How do you view this concept as a portfolio manager? To what extent do you take account of investment impacts on society if they don't – or don't yet – have any direct impact on the investments themselves?

Regards, Ruud

 

 

Caspar Snijders

Caspar Snijders
Portfolio Manager Equities - ACTIAM

 

Hi Ruud,

The way investors view double materiality, very much depends on their investment horizons. I will give a few examples to explain this.

Tobacco has for many years been an investment that many Dutch sustainable investors have ruled out. Tobacco's adverse effects on public health and the associated costs to society are things everyone has known about for a long time. Just looking at the last 20 years, when investors and society as a whole can certainly be said to have been aware of the negative effects of cigarettes (accounting for 1.8% of global GDP), you can see that the financial materiality in that regard does not correspond to the sustainable materiality. If we compare the broad market returns over the past 20 years based on MSCI World (212%) with the returns in the tobacco industry based on MSCI World Tobacco over the same period (592%), you can see that the latter has done a lot better. In other words: the sustainable materiality (the costs to society) does not correspond to the financial materiality (the investor's costs). The value of the tobacco companies rose, even though the costs for society were high.
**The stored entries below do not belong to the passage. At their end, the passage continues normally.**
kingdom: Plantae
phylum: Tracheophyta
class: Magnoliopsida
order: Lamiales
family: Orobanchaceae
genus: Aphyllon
"Implementing double materiality in practice will probably be difficult.”

 

Therefore, the negative impacts of the tobacco industry were not reflected in the market value, otherwise the tobacco industry would not have performed better than the broad market. But if you look a little further, you will see that the tide seems to have turned. If we make the same comparison over the past five years, we see that the returns based on MSCI World (90%) were significantly better than those based on MSCI World Tobacco (-8%). Laws and regulations on tobacco and smoking were tightened in that period with the result that the sustainable materiality (impact on society) and financial materiality (impact on market value) now closely correspond to each other.

Carbon emission

The oil industry is showing a similar trend. Until the end of 2019, the oil sector routinely performed better than the broad market, even though there was long-standing evidence that greenhouse emissions have a significant impact on the climate and therefore on society as well (the costs over the next two decades are estimated at between €250 billion and €41 trillion).

However, you can see that from the end of 2019 (i.e. including the pandemic year), the broad market has been doing a lot better than the entire oil sector. That is of course partly explained by the reduced demand for oil due to travel bans. But if you look further, an added factor is the accelerated sustainable transition ignited by the corona crisis. Investors are seeing the negative consequences of this accelerated transition on the oil sector.

In citing these two examples I would go so far as to say that the concept of double materiality would actually be partly superfluous if financial materiality were to be considered over a long time horizon. You can see that in many sustainability-related topics, including not only climate or healthcare but also diversity. A company that does not have diversity high on its agenda can suffer financially as a result of tightened rules, being less attractive to new talent or because of a "yes-man" culture that brooks no dissent. I do not believe that that will have an immediate financial impact, but it certainly would in the long term.

Implementing double materiality in practice will probably be difficult. Many parties will interpret the classification of sustainable materiality and financial materiality differently. However, everyone should be able to identify the most important topics. What we have yet to find out, is whether investors will then choose to continue supporting companies because they have more information or rather base their decisions simply on the latest quarterly figures if they happen to be disappointing.